Issues and Determination

The issues included: i. Whether the Court had advisory opinion jurisdiction in the matter; and, ii. Whether the decisions of the Court on the interpretation of Kenyan law were subject to EACJ’s merit review?

On issue (i), the Court observed that its advisory opinion jurisdiction was anchored in Article 163(6) of the constitution [29]. Therefore, since the dispute that birthed the Reference concerned an election dispute in Kirinyaga County, the Court had advisory opinion jurisdiction [32]-[34].

On issue (ii), the Court affirmed that based on Article 2(6) of the constitution, international law, including treaty law, applied in Kenya provided they were not in conflict with the constitution. The principle of constitutional supremacy embodied the primacy of domestic laws and the subsidiarity of international laws as informative of state sovereignty [54]. Accordingly, Kenya’s electoral laws fell squarely within the municipal competency of its courts. It was juridically inconceivable that a regional tribunal such as EACJ could assume appellate jurisdiction to interpret a member state’s constitution [56]. Ultimately, the Court held that the constitution placed it as the final judicial authority [59]. If any provision of a treaty conflicted with the constitution, the latter prevailed.


Regional courts have undertaken more progressive interpretations of rights by broadening their jurisdiction to promote human rights. EACJ had justified that it had both interpretive and enforcement jurisdiction under Article 23(1) of the Treaty to adjudicate on a violation of municipal law involving access to justice and fair trial which gave rise to this cause of action. However, under Article 27, EACJ’s jurisdiction is limited to the interpretation and application of the provisions of the Treaty, which impliedly prohibits the interpretation of national laws of partner states.

Bearing this in mind, the Court appreciated the normative tension under the constitution’s supremacy clause(s) and (rightly) applied the harmonisation principle to resolve the conflict between domestic and international law. Notably, Article 2(5) of the constitution domesticates general rules of international law as part of Kenyan law. Article 2(6) facilitates the applicability of ratified treaties as part of Kenyan law. Article 2(1) declares constitutional supremacy, while Article 2(4) stipulates that any law that is inconsistent with the constitution is invalid. This constitutional discordance birthed debate on whether international or municipal law enjoys normative precedence. As a compromise, the harmonisation approach, which impliedly guided the Court’s determination, defers to the jurisdictional rules to resolve a conflict between the legal systems. The jurisprudential lesson emerging from the Court (which esteemed constitutional law scholars such as Professor Ben Sihanya would agree with) is that the constitution ranks highest in the hierarchy of norms. Treaty provisions cannot suspend [express] provisions of the constitution designating the Court as the final arbiter in national law matters.

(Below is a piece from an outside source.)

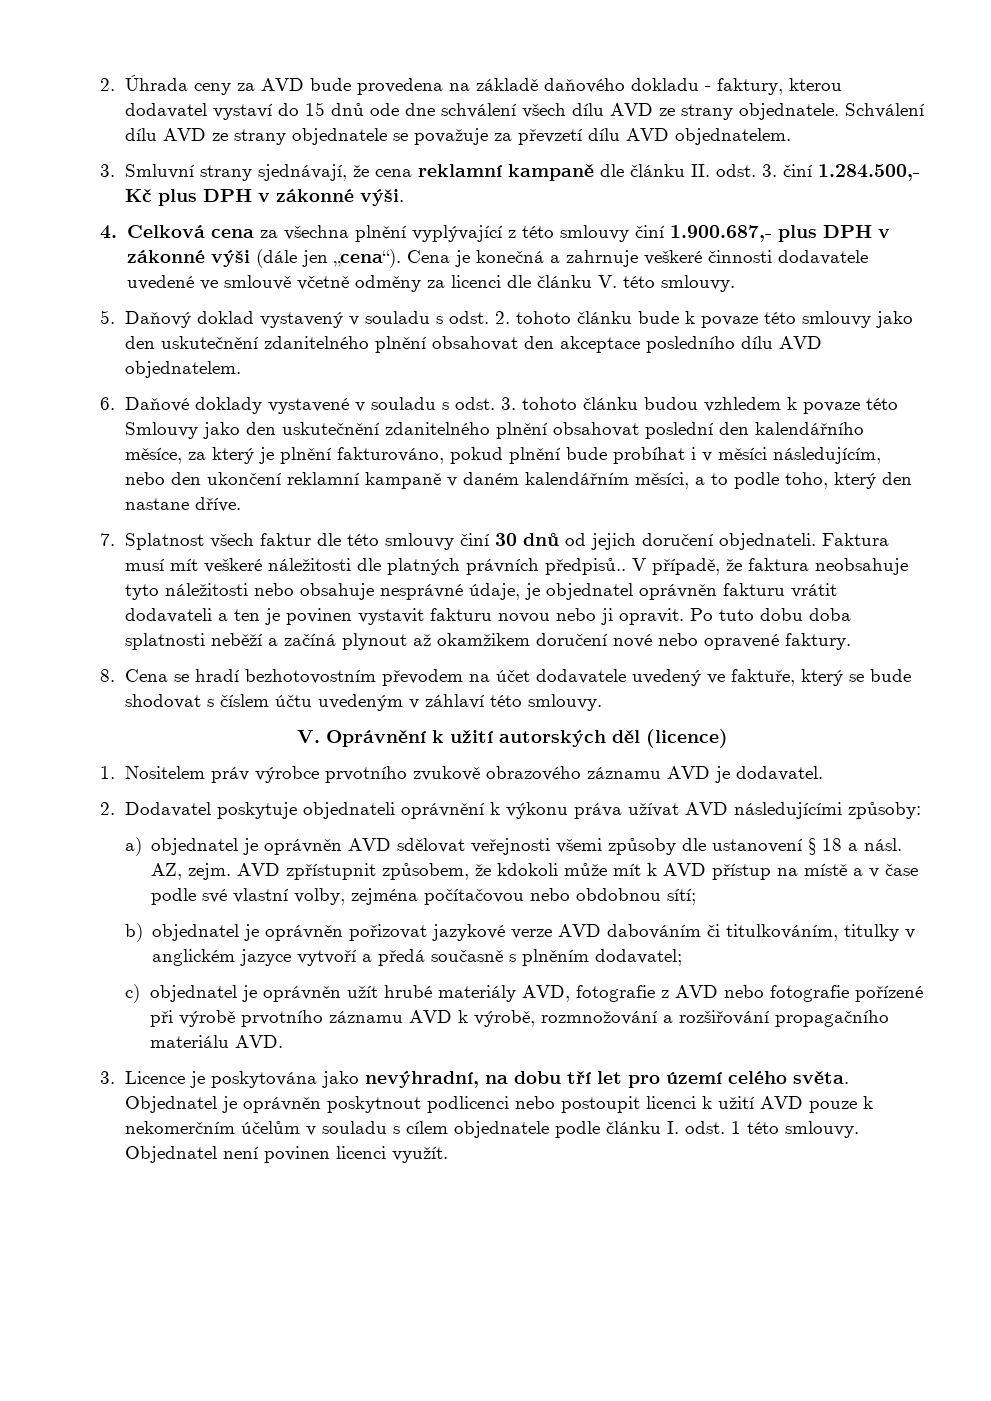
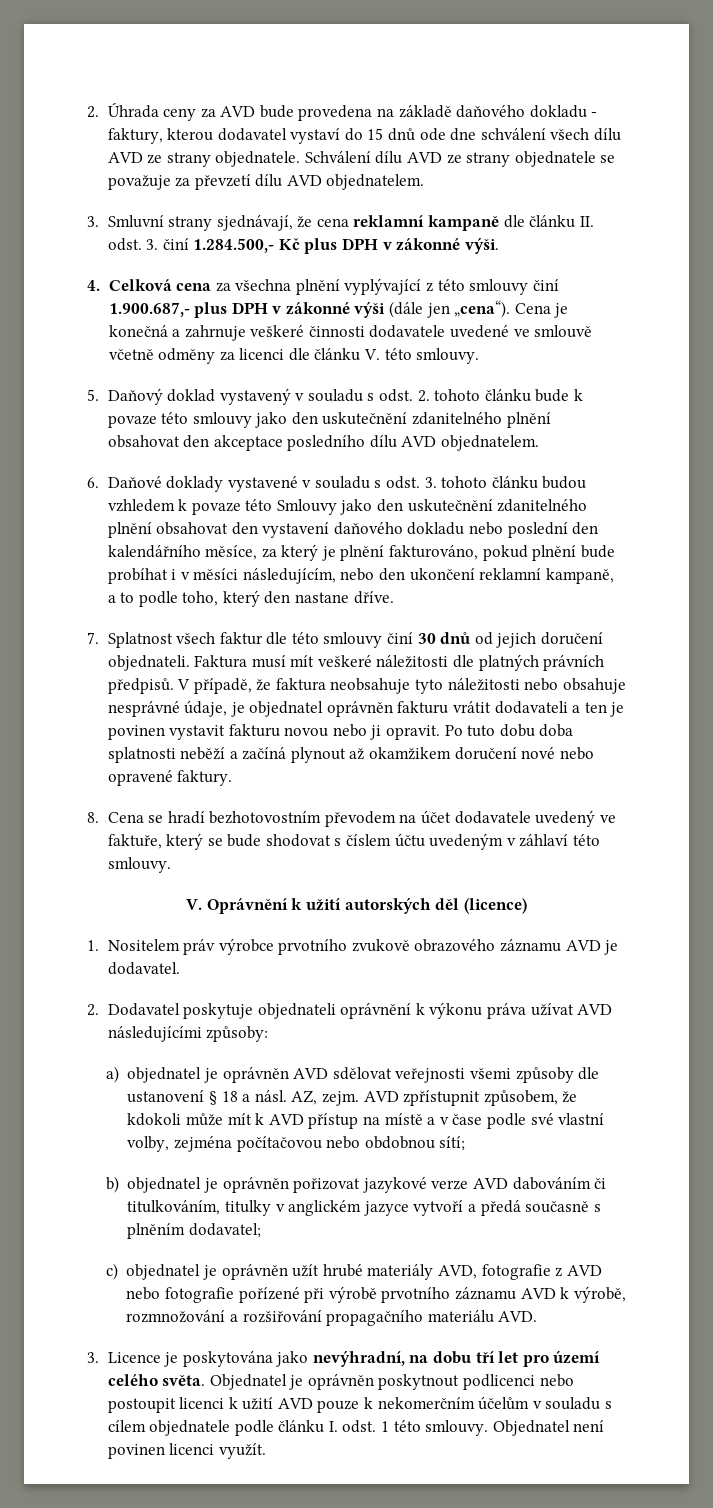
(639, 429) none -> [231,522,504,538] den vystavení daňového dokladu nebo
[364,472,689,489] kampaně v daném kalendářním měsíci, -> [545,568,614,584] kampaně,
[544,558,626,575] předpisů.. -> [107,678,174,694] předpisů.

In summary, the Court wisely harmonised the conflict between international and municipal law by deferring to Kenyan jurisdictional rules to find that the hierarchical relationship between regional and national courts was not vertical. As such, EACJ lacked appellate jurisdiction over decisions of the Court. This finding is laudable as the Court is competent to adjudicate national laws and facilitate the progressive enjoyment of rights, and its ruling in this reference promotes respect for the constitution and its principles. For now, EACJ’s pronouncements amounting to a merit review of the Court would be of no legal consequence and unenforceable in Kenya.